Justice Department Inspector General Probing Donald Trump’s Scheme to Oust Acting Attorney General
The Justice Department’s Inspector General announced on Monday that he is launching an investigation into an “improper attempt to have DOJ seek to alter the outcome of the 2020 presidential election,” following a blockbuster report in Friday’s New York Times which revealed that former President Donald Trump plotted with an attorney in the Department of Justice to oust Acting Attorney General Jeffrey Rosen in order to overturn the vote count in Georgia.
“The investigation will encompass all relevant allegations that may arise that are within the scope of the OIG’s jurisdiction,” Justice Department Inspector General Michael Horowitz said.
“The OIG has jurisdiction to investigate allegations concerning the conduct of former and current DOJ employees,” Horowitz added. “The OIG’s jurisdiction does not extend to allegations against other government officials.”

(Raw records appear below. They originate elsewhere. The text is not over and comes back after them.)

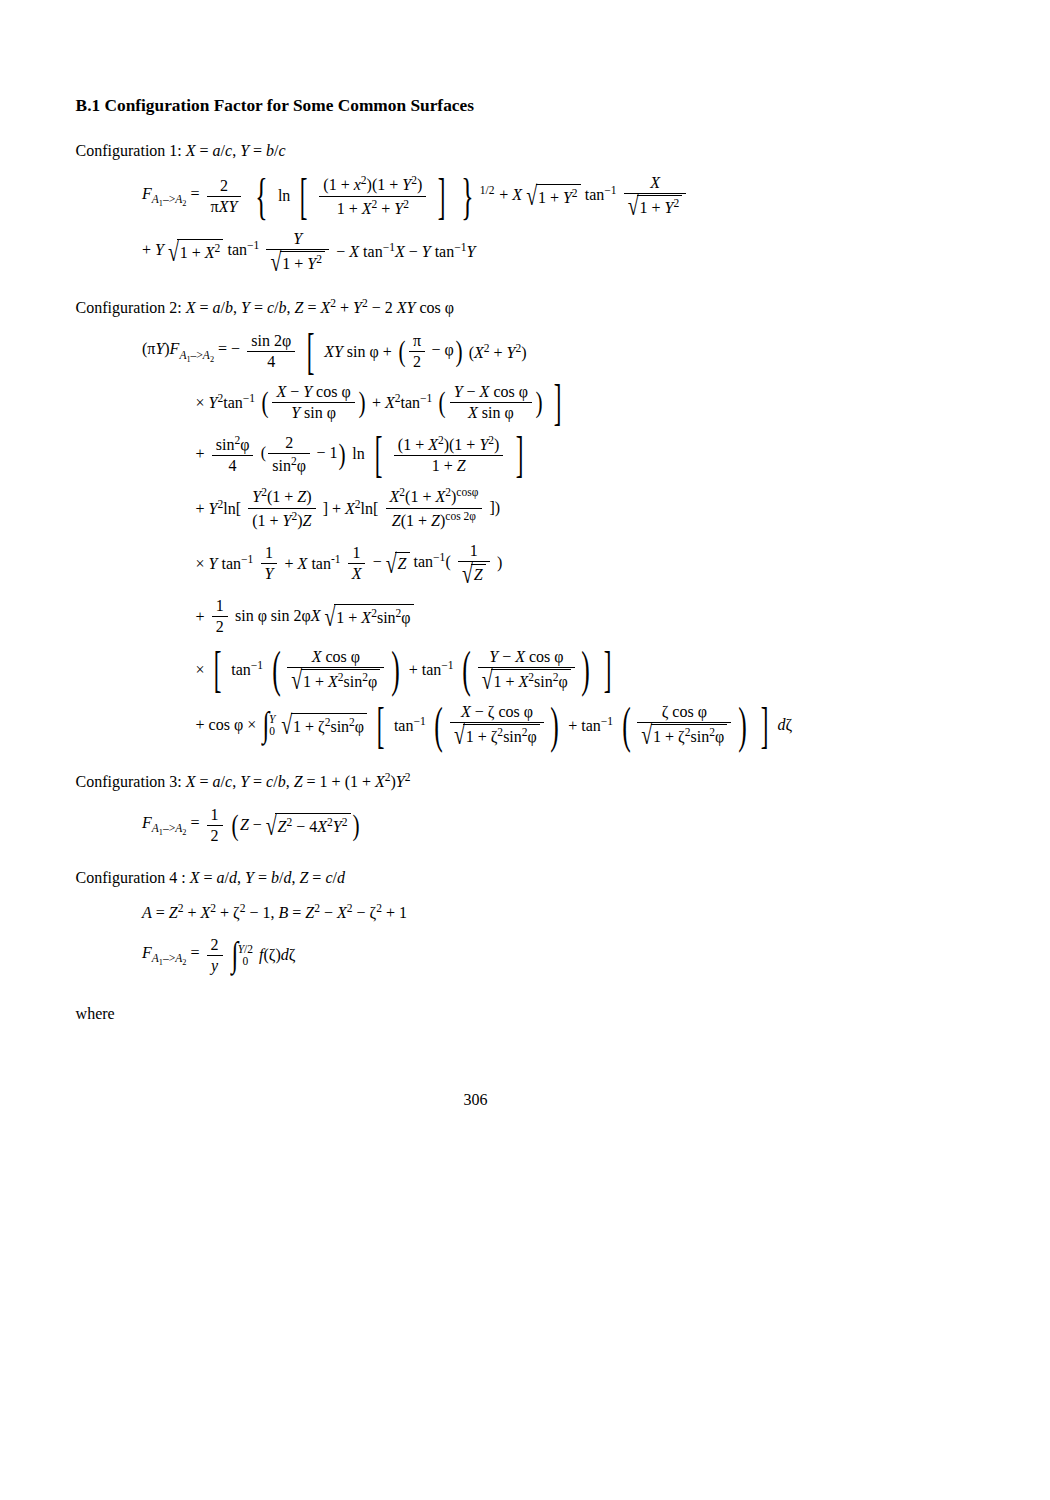B.1 Configuration Factor for Some Common Surfaces
Configuration 1: X = a/c, Y = b/c
| F A 1 –> A 2 = | 2 π XY | { | ln | [ | (1 + x 2 )(1 + Y 2 ) 1 + X 2 + Y 2 | ] | } 1/2 | + X √ 1 + Y 2 tan −1 | X √ 1 + Y 2 |
| + Y √ 1 + X 2 tan −1 | Y √ 1 + Y 2 | − X tan −1 X − Y tan −1 Y |
Configuration 2: X = a/b, Y = c/b, Z = X2 + Y2 − 2 XY cos φ
| (π Y ) F A 1 –> A 2 = − | sin 2φ 4 | [ | XY sin φ + | ( π 2 − φ ) | ( X 2 + Y 2 ) |
| × Y 2 tan −1 | ( X − Y cos φ Y sin φ ) | + X 2 tan −1 | ( Y − X cos φ X sin φ ) | ] |
| + | sin 2 φ 4 | ( 2 sin 2 φ − 1 ) | ln | [ | (1 + X 2 )(1 + Y 2 ) 1 + Z | ] |
| + Y 2 ln[ | Y 2 (1 + Z ) (1 + Y 2 ) Z | ] + X 2 ln[ | X 2 (1 + X 2 ) cosφ Z (1 + Z ) cos 2φ | ]) |
| × Y tan −1 | 1 Y | + X tan -1 | 1 X | − √ Z tan −1 ( | 1 √ Z | ) |
| + | 1 2 | sin φ sin 2φ X √ 1 + X 2 sin 2 φ |
| × | [ | tan −1 | ( X cos φ √ 1 + X 2 sin 2 φ ) | + tan −1 | ( Y − X cos φ √ 1 + X 2 sin 2 φ ) | ] |
| + cos φ × | ∫ Y 0 | √ 1 + ζ 2 sin 2 φ | [ | tan −1 | ( X − ζ cos φ √ 1 + ζ 2 sin 2 φ ) | + tan −1 | ( ζ cos φ √ 1 + ζ 2 sin 2 φ ) | ] | d ζ |
Configuration 3: X = a/c, Y = c/b, Z = 1 + (1 + X2)Y2
| F A 1 –> A 2 = | 1 2 | ( Z − √ Z 2 − 4 X 2 Y 2 ) |
Configuration 4 : X = a/d, Y = b/d, Z = c/d
| A = Z 2 + X 2 + ζ 2 − 1, B = Z 2 − X 2 − ζ 2 + 1 |
| F A 1 –> A 2 = | 2 y | ∫ Y /2 0 | f (ζ) d ζ |
where
306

On Saturday, Senate Majority Leader Chuck Schumer (D-NY) demanded that the Justice Department look into “into this attempted sedition,” adding that it was “unconscionable a Trump Justice Department leader would conspire to subvert the people’s will.”
According to The Times, “the unassuming lawyer who worked on the plan, Jeffrey Clark, had been devising ways to cast doubt on the election results and to bolster Mr. Trump’s continuing legal battles and the pressure on Georgia politicians.”
But “because Mr. Rosen had refused the president’s entreaties to carry out those plans, Mr. Trump was about to decide whether to fire Mr. Rosen and replace him with Mr. Clark.”
Clark would then have petitioned Congress to stop its certification of President Joe Biden’s victory in the Electoral College, which was temporarily disrupted during the Trump-led siege on the United States Capitol on January 6th.
Trump’s desperate gambit quickly fizzled after Justice Department officials caught wind of the scheme and threatened to resign en masse:
Their informal pact ultimately helped persuade Mr. Trump to keep Mr. Rosen in place, calculating that a furor over mass resignations at the top of the Justice Department would eclipse any attention on his baseless accusations of voter fraud. Mr. Trump’s decision came only after Mr. Rosen and Mr. Clark made their competing cases to him in a bizarre White House meeting that two officials compared with an episode of Mr. Trump’s reality show ‘The Apprentice,’ albeit one that could prompt a constitutional crisis.
The Clark plan, the officials concluded, would seriously harm the department, the government, and the rule of law. For hours, they anxiously messaged and called one another as they awaited Mr. Rosen’s fate.
Trump was impeached on January 13th for inciting an insurrection. His Senate trial begins on Tuesday, February 9th.